Vincere vs fare bene

di Antonio Corsa |

“Complimenti di che? Quando in spogliatoio vedo i volti tranquilli dei giocatori sconfitti che aspettano di farsi fare i complimenti per la buona prestazione, mi viene un malessere difficile da spiegare”.


Lo ripeto in continuazione come un mantra: giocare per vincere e giocare per “fare bene” sono due sport differenti. Prendendo spunto dalla bella e chiacchierata intervista post-sconfitta di Spalletti di ieri (la citazione è sua), ne approfitto per approfondirne il motivo in un post che per qualcuno sarà solo un concentrato di aria fritta, ma che invece trovo sia esattamente quello che serva per costruire una mentalità vincente.

Intendiamoci subito: giocare per vincere non è da tutti nè per tutti e la favoletta che anche chessò il Chievo possa vincere uno Scudetto impegnandosi e solo grazie ad una grandissima forza di volontà è, appunto, una favoletta. Restiamo alla realtà: si possono fissare anche obiettivi diversi dalla vittoria a seconda del valore della rosa, del “fatturato”, delle necessità. Se decidi di porti come sfida la vittoria finale o se dopo aver iniziato bene la stagione ti trovi nella condizioni di farlo, però, lo devi fare senza vie di mezzo. Come? Iniziando ad esempio a capire che la differenza principale se si vuole vincere è convincersi e convincere chi ti sta attorno che tutto ciò che non sia una vittoria debba essere considerato un fallimento. Non esistono, se l’obiettivo è la vittoria, sconfitte a testa alta e “vittorie morali”: o vinci, o non vinci. “Fare bene” significa vincere; non vincere significa fare male. Chi vince è più bravo di chi perde. La zona grigia, tanto amata da filosofi e citatori di de Coubertin, va messa da parte e lasciata a quelli del “fare bene”.

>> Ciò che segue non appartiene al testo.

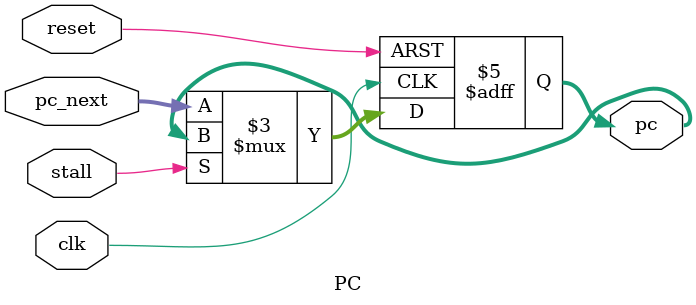
<source format=v>
module PC(
    input        clk, reset, stall,
    input  [31:0] pc_next,
    output reg[31:0] pc
);
    always @(posedge clk or posedge reset) begin
        if (reset) pc <= 0;
        else if (!stall) pc <= pc_next;
    end
endmodule
</source>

Pare semplice, pare un gioco di parole, eppure non lo è. Anni di sconfitte portano ad accettare la mediocrità, l’inferiorità, a rifugiarsi in teorie complottiste e soprattutto a credere sia impossibile vincere e allora perdere bene è quasi lo stesso. Non lo è. Perdere è perdere. Ed è tanto radicato questo modo di pensare sbagliato (anche tra i giornalisti) che si arriva al punto di ieri in cui Spalletti deve ricordare come perdere due partite per 2-0 non sia accettabile, altro che “teste alte” e sorrisi. A Roma è sembrato un alieno sceso dallo spazio, eppure non ha detto che la semplice verità, con la massima onestà intellettuale e sfuggendo alle logiche e ai ragionamenti da perdenti che inquinano l’ambiente della Capitale (e non solo).

Si confonde spesso, infatti, il significato di sportività con quello di accettazione della sconfitta. Chi deve e vuole vincere, odia la sconfitta. Non l’accetta perchè dipende in gran parte da se stessi. Non è contento perchè lo sarebbe stato se avesse vinto. Qui invece si demonizza l’eccessiva (!!!) voglia di vincere (es. della Juventus, del motto della Juventus, ecc…) come fossero un male o addirittura “antisportivi” e si arriva all’eccesso per cui alla fine si arriva all’esaltazione gli sconfitti, perchè più simpatici, più “deboli”, quasi a volerli rincuorare e a voler fare accettare loro e all’ambiente un risultato diverso da quello sperato. Tutti modi di fare e pensare, appunto, da perdenti. Capire quando si fissa un obiettivo importante che il non raggiungerlo sia un fallimento e che i “ma” e i “però” servano solo a sfuggire da questa realtà è allora il primo ma più importante passo per crescere.

Ieri Spalletti, bravissimo, ha educato squadra e ambiente provocando uno shock culturale. E’ stato un passo importante: non basta ma è il primo, il più difficile. Se verrà capito da tutti, sarà il primo mattone di possibili successi in futuro. Possiamo perciò dare il benvenuto alla Roma nel campionato di quelli che vincere è l’unica cosa che conta, quando vincere è il tuo obiettivo. Questo significa quella frase di Boniperti. Ed è sportivissima e meravigliosamente vera, con tutto il rispetto possibile per quelli che alla fine, pur lottando, non ci riescono (è capitato anche a noi, più di un’ottantina di volte in quasi 120 anni di vita. Ed ogni volta ci ha fatto incazzare).